Stored records:
┄┄┄┄┄┄┄┄┄┄
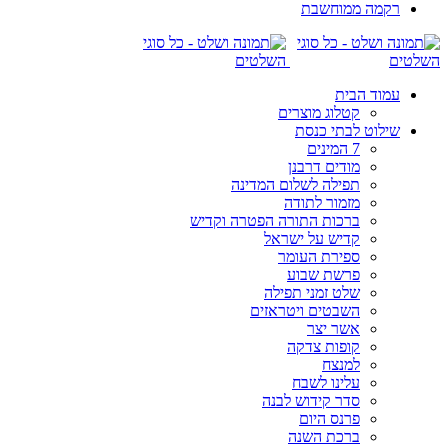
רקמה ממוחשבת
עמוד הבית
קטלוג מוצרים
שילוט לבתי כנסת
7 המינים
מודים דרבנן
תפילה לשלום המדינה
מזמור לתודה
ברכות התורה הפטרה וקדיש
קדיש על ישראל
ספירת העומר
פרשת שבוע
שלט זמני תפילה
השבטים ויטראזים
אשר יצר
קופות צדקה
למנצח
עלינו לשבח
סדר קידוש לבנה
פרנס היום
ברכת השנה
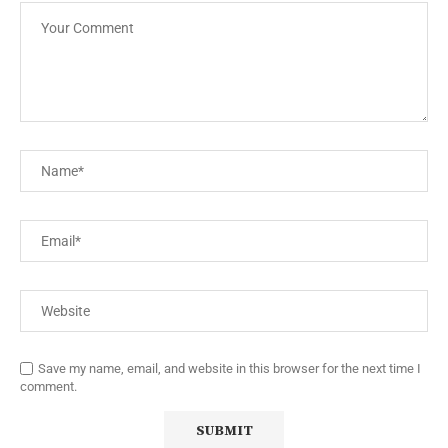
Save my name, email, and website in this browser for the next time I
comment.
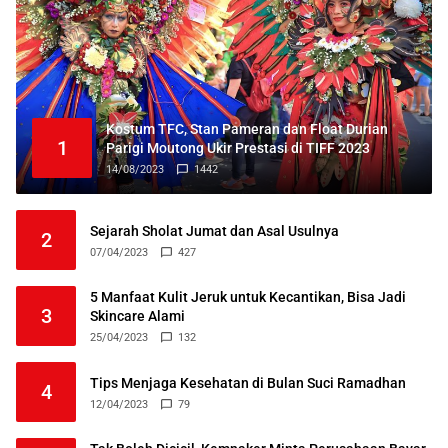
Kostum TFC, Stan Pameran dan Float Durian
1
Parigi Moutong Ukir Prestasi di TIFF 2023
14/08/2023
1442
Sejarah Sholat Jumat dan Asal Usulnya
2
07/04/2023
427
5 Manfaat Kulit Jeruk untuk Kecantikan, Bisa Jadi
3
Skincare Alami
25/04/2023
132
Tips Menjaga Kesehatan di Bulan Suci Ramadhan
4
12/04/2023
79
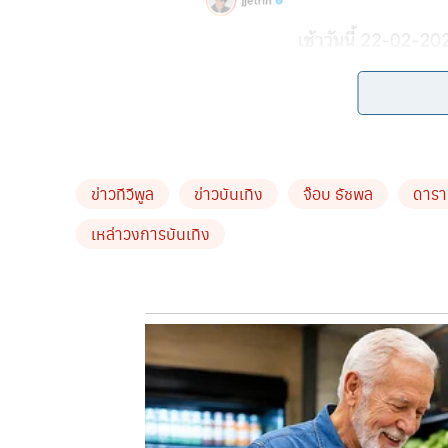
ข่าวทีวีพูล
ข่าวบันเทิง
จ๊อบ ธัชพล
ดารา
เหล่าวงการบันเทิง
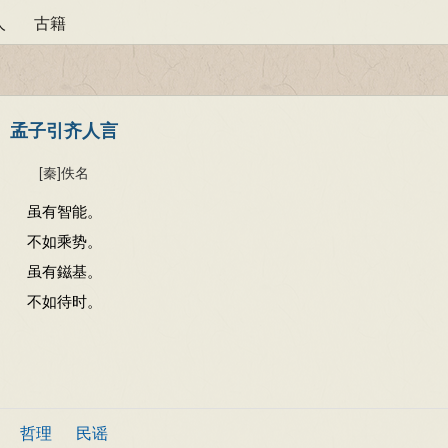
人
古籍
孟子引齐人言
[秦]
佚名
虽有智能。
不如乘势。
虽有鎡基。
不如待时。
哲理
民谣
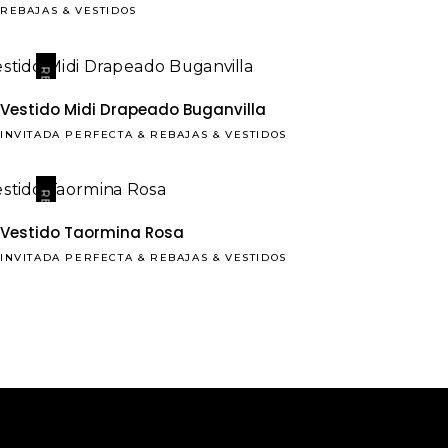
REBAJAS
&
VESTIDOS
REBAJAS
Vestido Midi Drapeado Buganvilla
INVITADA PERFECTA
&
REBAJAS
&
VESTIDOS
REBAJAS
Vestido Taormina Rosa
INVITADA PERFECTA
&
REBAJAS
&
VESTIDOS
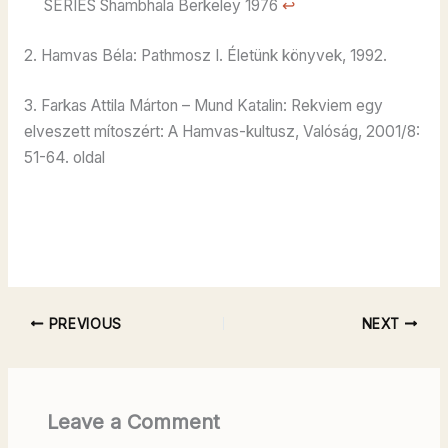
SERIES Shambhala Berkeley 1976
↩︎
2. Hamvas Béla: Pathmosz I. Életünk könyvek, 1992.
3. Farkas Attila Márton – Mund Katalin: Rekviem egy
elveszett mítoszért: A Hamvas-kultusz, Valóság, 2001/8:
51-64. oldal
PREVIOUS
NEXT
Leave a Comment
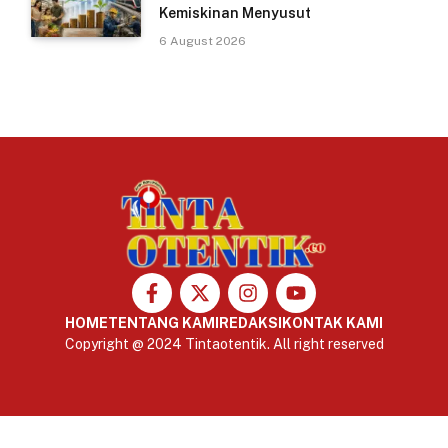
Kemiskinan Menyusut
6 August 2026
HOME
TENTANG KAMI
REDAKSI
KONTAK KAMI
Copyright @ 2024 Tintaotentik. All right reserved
┄┄┄┄┄┄┄┄┄┄
- **EXERCISE GOAL**: Would you set down only the lines above from the line with "ברכות התורה הפטרה וקדיש" to the line with "Parigi Moutong Ukir Prestasi di TIFF 2023", both included, exactly as they stand and without the pictures?

- **SOLUTION FOR THIS EXERCISE**:
ברכות התורה הפטרה וקדיש
קדיש על ישראל
ספירת העומר
פרשת שבוע
שלט זמני תפילה
השבטים ויטראזים
אשר יצר
קופות צדקה
למנצח
עלינו לשבח
סדר קידוש לבנה
פרנס היום
ברכת השנה
Save my name, email, and website in this browser for the next time I
comment.
Kostum TFC, Stan Pameran dan Float Durian
1
Parigi Moutong Ukir Prestasi di TIFF 2023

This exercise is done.